Taylor Swift releases ‘Red (Taylor’s Version)’ and revitalizes an entire album

Taylor Swift released her ninth studio album Red (Taylors Version). The album reaches the most-streamed album in a day from a female artist.

Killian Johnson

Taylor Swift released her ninth studio album Red (Taylors Version). The album reaches the most-streamed album in a day from a female artist.

Sarah Holzman and Sydney Burleyson

Taylor Swift released her fourth studio album “Red” on Oct. 22, 2012, and after nine years, she re-released it. With this new album comes the original 20 songs and ten additional songs released from “the vault.” Some of these songs feature other artists such as Phoebe Bridgers, Chris Stapleton, and an additional song with Ed Sheeran. The album in its final form is two hours long, with the longest song ‘All Too Well’ being 10 minutes in length. “The vault” refers to songs of Swift’s that she personally loves and decided to keep for future albums but sadly never got to see the light of day.

“All Too Well” has been one of both Swift and her fans’ most loved songs. The original version is five minutes and 27 seconds and the new album additionally holds a 10 minute version of this song. With the 10 minute version comes a short film, produced by Swift herself. Starring in the film is Sadie Sink, playing “Her” and Dylan O’Brien as “Him.” Just when avid Swift listeners thought the song itself could not get any more heartbreaking, this film proved us wrong now that we finally get to see a live portrayal of what the lyrics have spoken to listeners.

When it comes to comparing the new updated album to the original album released in 2012, there is no significant change in Swift’s lyrics or the instrumentals in her song. Even though the songs themselves did not change, there is almost this warm feeling inside knowing that this album is finally Swift’s and not owned by a separate record company. Swift announced she would be re-recording all her albums in the fight for control over her record label starting in 2020. It is really good to know that Swift is finally gaining control over what should have been hers to begin with. When listening to the new versions of these nostalgic songs, fans are not only getting to experience Swift’s growth, but they are also supporting her reclaiming the words that she crafted in such a careful way that allows people all over to relate to them, while also staying true to what she felt.

Swift’s first move in the fight for the rights over her music was re-releasing her second album; “Fearless.” The new version of that album was the first example of Swift’s vocal growth, but nothing could have prepared fans for the emotional turmoil that “Red” would cause. The transition from songs such as “Stay Stay Stay” to “The Last Time” gives the listener a true insight into what being in an unhealthy relationship is like.
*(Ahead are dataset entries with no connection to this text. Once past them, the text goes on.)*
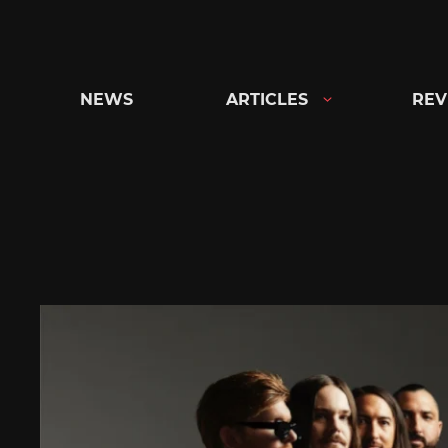
Skip
to
content
NEWS
ARTICLES
REV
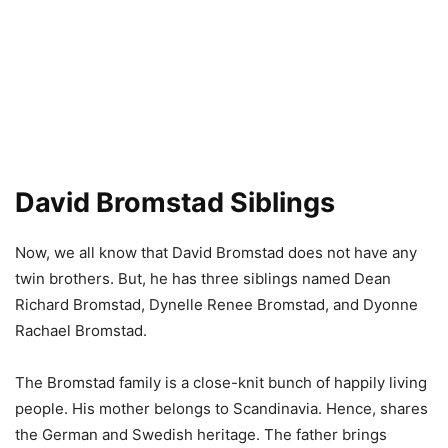
David Bromstad Siblings
Now, we all know that David Bromstad does not have any
twin brothers. But, he has three siblings named Dean
Richard Bromstad, Dynelle Renee Bromstad, and Dyonne
Rachael Bromstad.
The Bromstad family is a close-knit bunch of happily living
people. His mother belongs to Scandinavia. Hence, shares
the German and Swedish heritage. The father brings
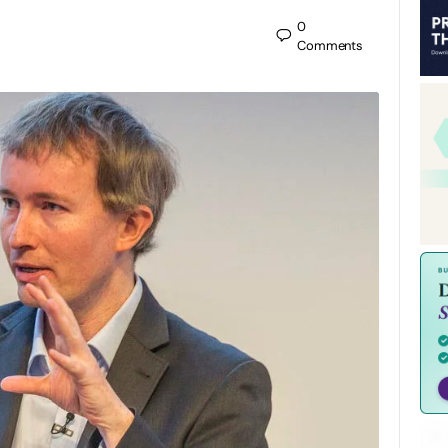
0
Comments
Enthusiasm and exhilaration quickly turn to apprehension and angst.

The release of this album gave fans a rush of content, ranging from new merch to Swift appearing on “Saturday Night Live.” However, the part of “Red” that makes it as truly amazing as it is, are the tracks from “the vault.”

After hearing these new songs, one could wonder how they were ever left off the original album. “Nothing New,” which features Phoebe Bridgers, perfectly captures the fleeting hope felt throughout the entire record. It is also a stark contrast to the 10 minute version of “All Too Well,” which is one of the most notable songs from the updated album. “Nothing New” talks about the feeling of one’s youth being sucked away and replacing what was once shiny and new with insignificance and confusion. On the other hand, “All Too Well” shines a light on the feeling of being discarded because of young age.
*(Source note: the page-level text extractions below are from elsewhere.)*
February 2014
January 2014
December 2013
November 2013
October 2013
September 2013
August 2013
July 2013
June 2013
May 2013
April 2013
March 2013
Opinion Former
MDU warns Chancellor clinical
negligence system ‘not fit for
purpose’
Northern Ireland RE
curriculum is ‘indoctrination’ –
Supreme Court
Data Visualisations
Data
“Red” is nothing short of being utterly heart-wrenching, while also being extremely inspirational. Listening to Swift’s old songs in her current voice gave the feeling of moving forward, rather than being in pain. Hearing her previous lyrics and seeing the place that she is in now is a pure example of ambition. Swift went from a heartbroken 21 year old who felt like the world was against her to a sign of hope and a role model for people throughout the world who can relate to her music, and she was able to bring her fans along with her for the entire journey.